The Ten-Minute Musicals Project was born out of a one-shot effort made by Joseph Papp and the New York Shakespeare Festival in the late 1980’s. Mr Papp and his resident director Wilford Leach recognized the success of Actor’s Theater of Louisville’s annual ten-minute play competition in enticing writers to take a stab at creating plays for the stage, and wondered if new musical theater creators couldn’t also be incubated through a similar such call for short musicals. They were seeking to create full-length shows, however—the short was presumably to be either a pilot or a demonstration of what might be accomplished in a longer effort. Around sixty-five submissions were received.
Reportedly, the only piece submitted to the NYSF which they felt was strong enough to warrant developing was a “seventeen-minute, five-character cabaret piece” called The Mystery of Edwin Drood, by Rupert Holmes. As anyone familiar with American musical theater history knows, this did indeed become a very successful full-length Broadway show. But everything else submitted simply started to gather dust in the NYSF literary department. They really had no idea at all what to do with any of it.
Meanwhile, working in West Hollywood, director Michael Koppy was intrigued by the intrinsic merits of the form. He produced and directed stage musicals, as well as concerts and other events. One of the shows he presented annually in San Francisco, Sacramento, and Los Angeles were screenings of the year’s Clio Award winning television commercials. While 99.9% percent of all television commercials are absolute crap, the best work in the medium can in fact be very compelling. And in those rare top-of-the-line creative efforts, economy and efficiency are achieved to such degree that whole experiences, indeed whole stories, can be conveyed in just thirty or sixty seconds—still having room for the requisite product shot at the end.
Could not the stage musical also allow for such elegance and economy? After all, and of necessity, characterizations in musical theater—like those in commercials—tend to be less faceted than in straight drama. The Digital Age—and the pace and sophistication of contemporary life in general—have enabled us all to share in a “dramatic shorthand” that wasn’t truly available in previous eras.
Working in loose affiliation with the Public Theater, Mr Koppy created The Ten-Minute Musicals Project, announcing an open call for submissions. Over 150 works were received in that first round. This included just about everything that had been previously sent to the New York Shakespeare Festival, which had retained no rights in the material. By then the Public Theater was in profound disorganization and disarray, Mr Leach having died and Mr Papp fatally ill as well. It was mutually agreed that Mr Koppy would continue without the burden of association with the then-floundering Public.
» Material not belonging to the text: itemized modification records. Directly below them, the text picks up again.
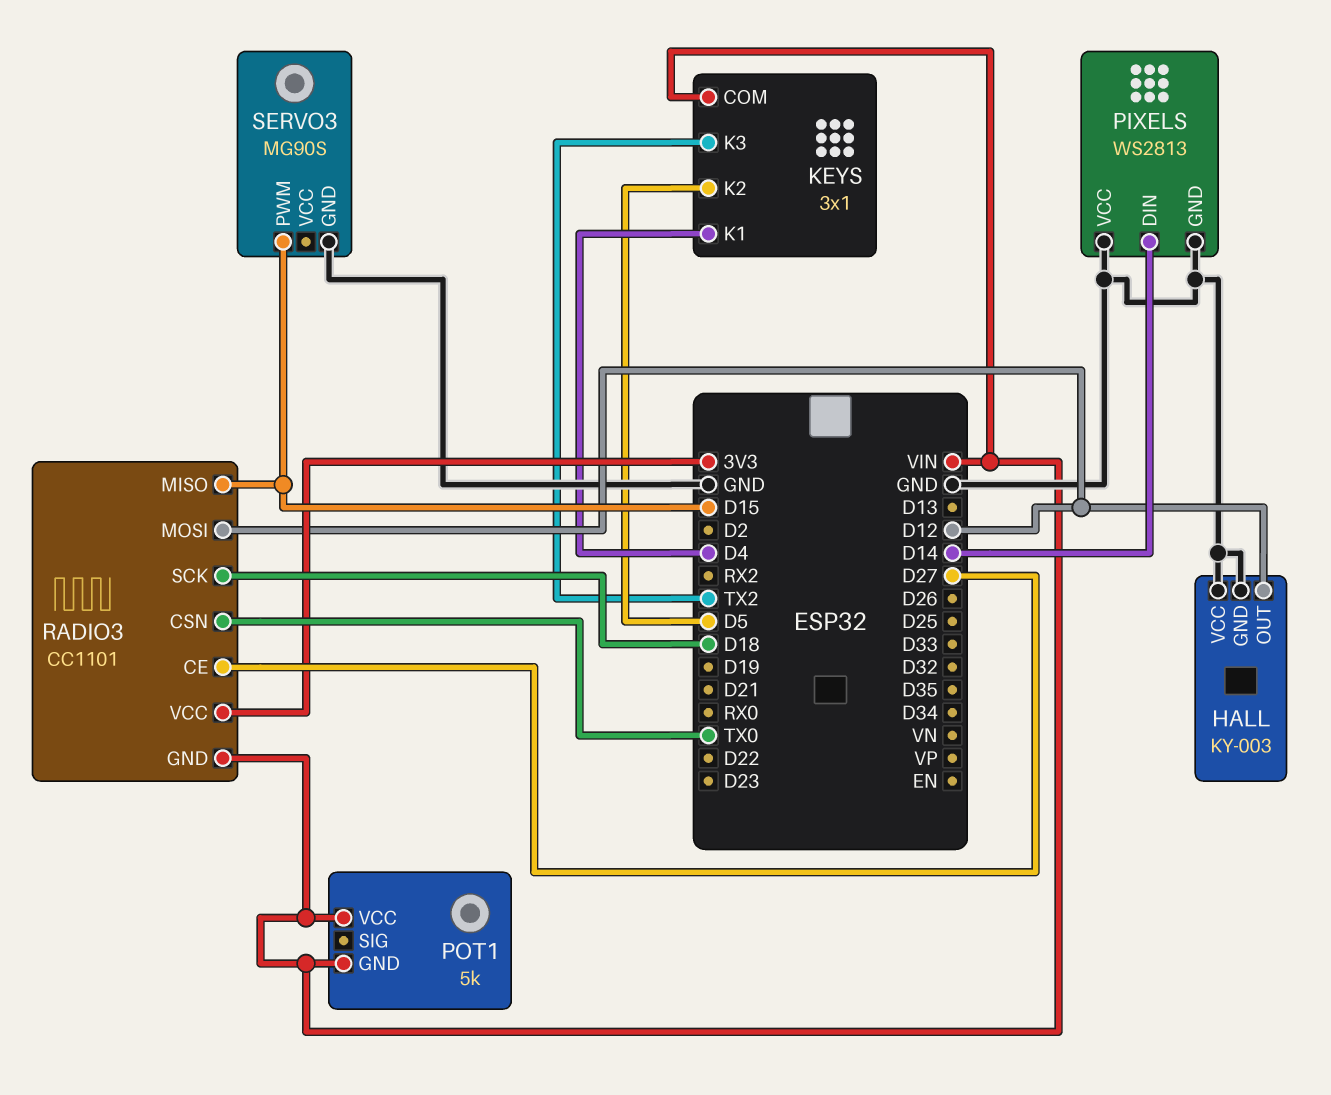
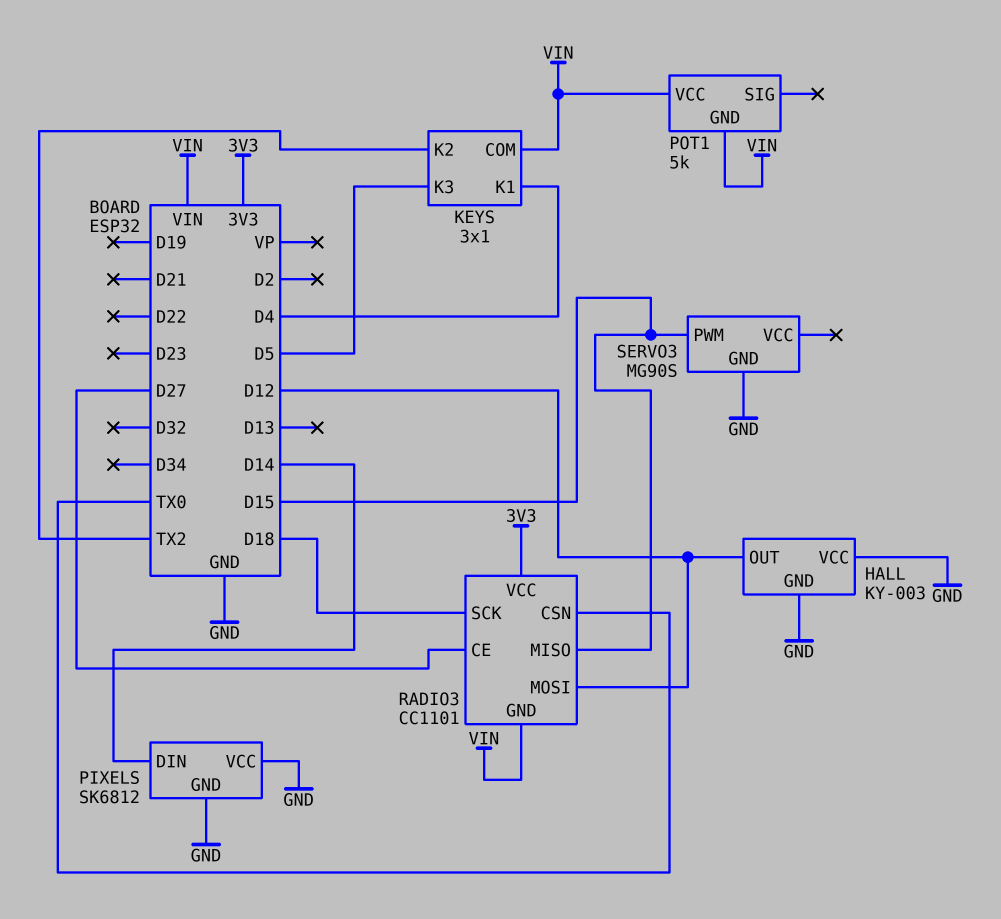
KEYS pin K2: D5 -> TX2
KEYS pin K3: TX2 -> D5
PIXELS: WS2813 -> SK6812

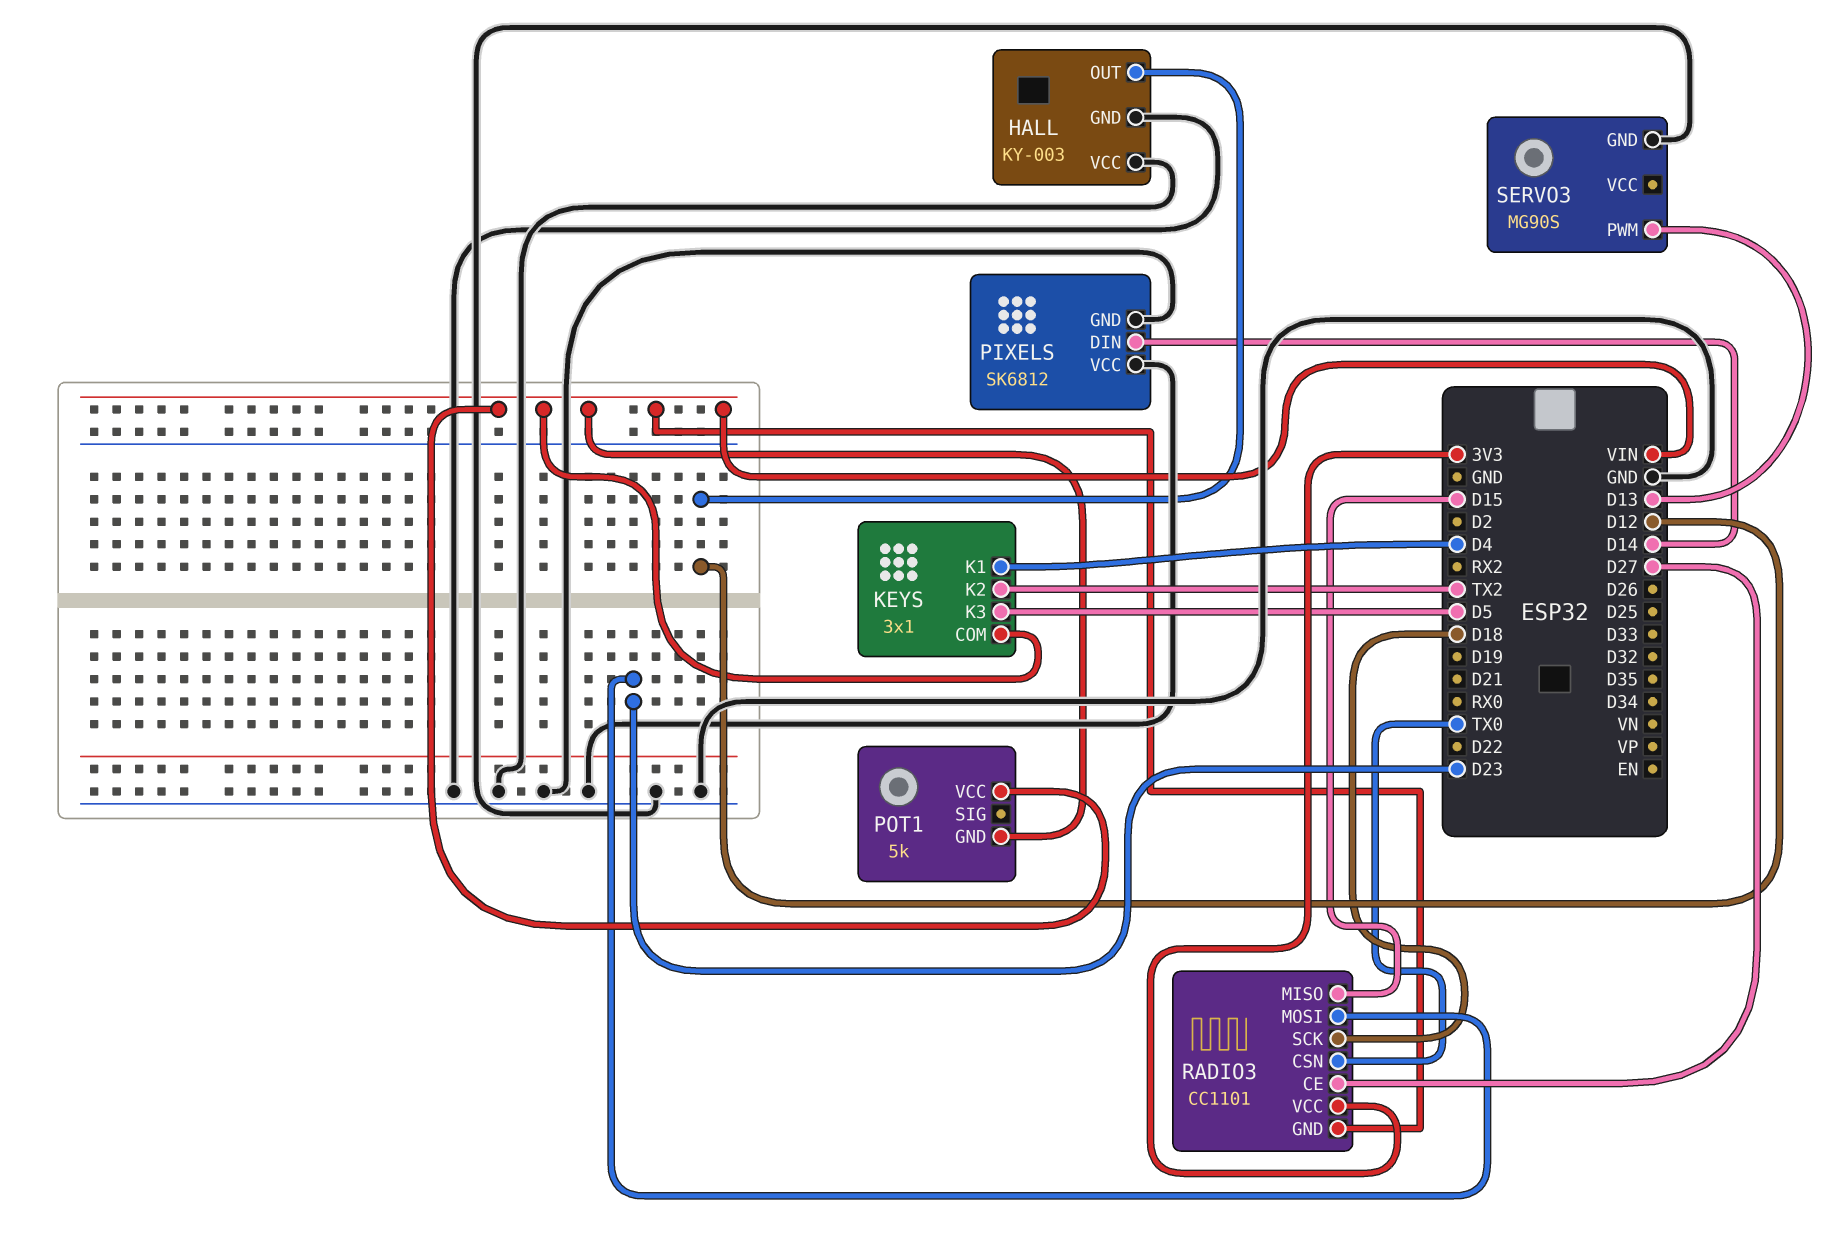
RADIO3 pin MOSI: D12 -> D23
SERVO3 pin PWM: D15 -> D13

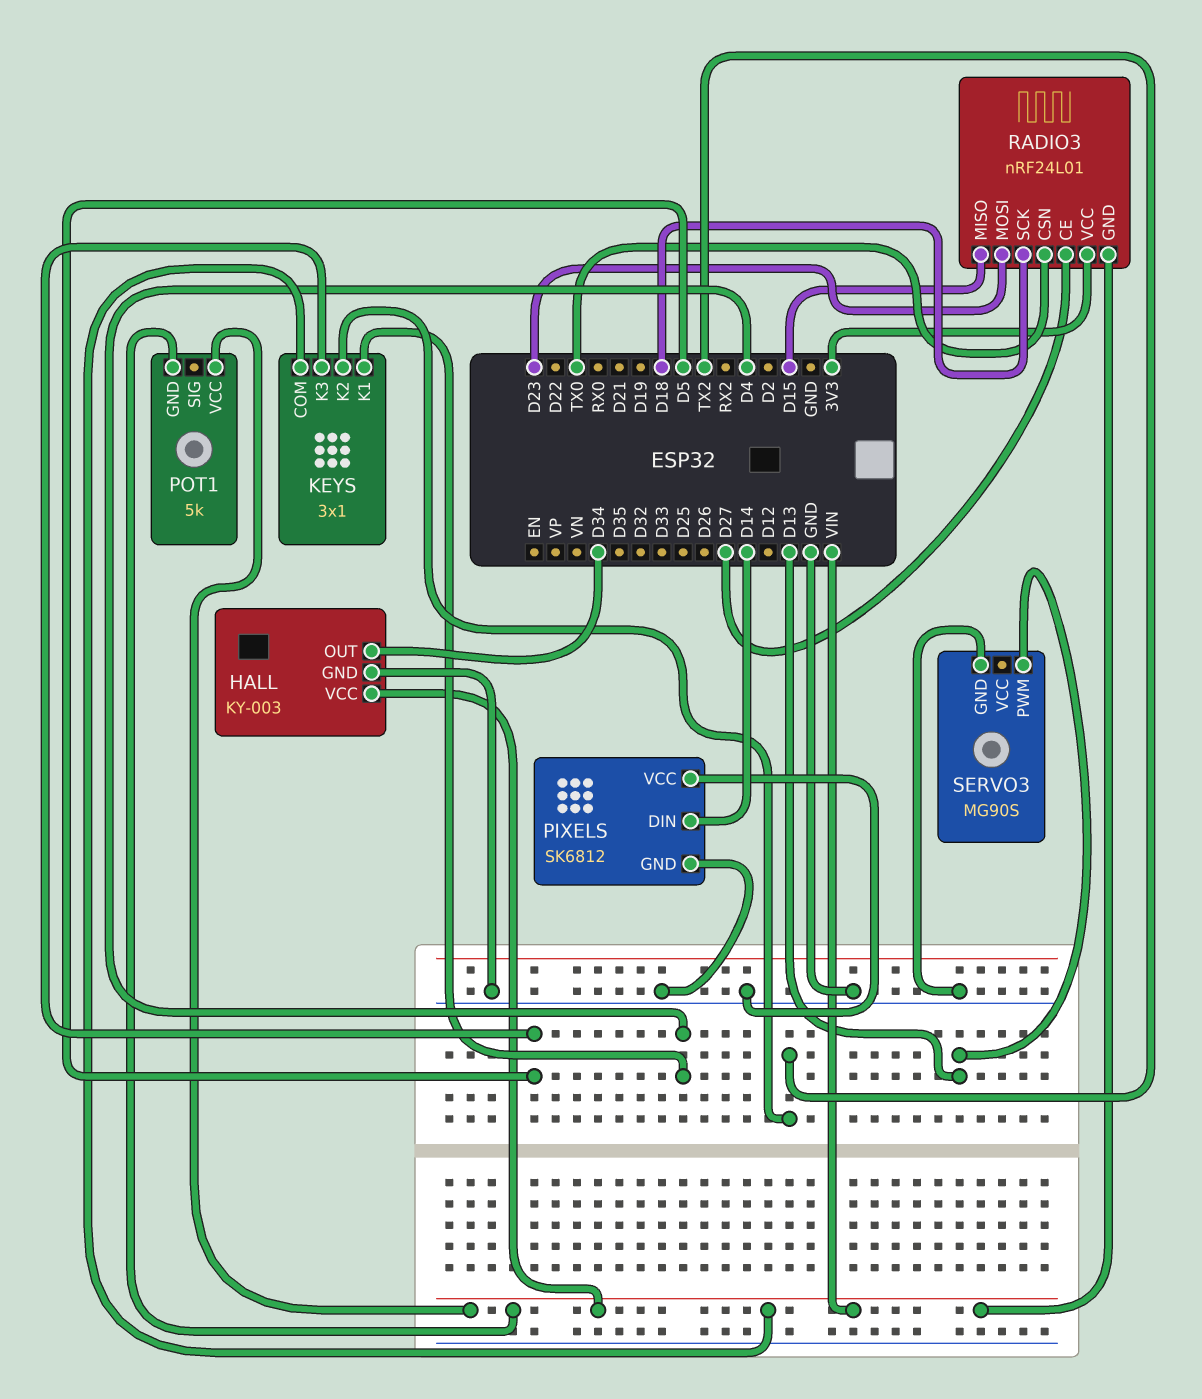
HALL pin OUT: D12 -> D34
HALL pin VCC: GND -> VIN
RADIO3: CC1101 -> nRF24L01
To “plant the flag,” Mr. Koppy directed a one-month workshop production in San Francisco of six of the works submitted. Using non-Equity, university, and community theater performers, the workshop was nonetheless opened to the public and the press, to establish whether the nascent idea of an evening of complete individual short musicals merited further exploration. The reception could not have been more welcoming and enthusiastic. While individual critics and audience members debated and compared likes and dislikes among the pieces presented, the overwhelming majority agreed the evening itself truly worked, even in this very rough and sketchy frame.
Subsequent workshops in Nashville, New York, and Miami further developed the first “product” of The Ten-Minute Musicals Project, a full-length show comprised of 12 complete short musicals, or “segments,” entitled Stories 1.0. Via the annual international competition sponsored by The Ten-Minute Musicals Project, intriguing new works of creative musical theater arrive and are developed each year. An loose “research team” of musical theater, musical film and television musical historians and critics also helps to ferret out lost, long-forgotten efforts that fit into the project. As of December, 2008, twenty works have been selected for inclusion and development in the program. It may be, with the success of such disparate shows as the non-musical All In The Timing, the musical triptych 3hree, and the Tony-winning Contact that the theater is finally catching up to what’s been pioneered by The Ten-Minute Musicals Project.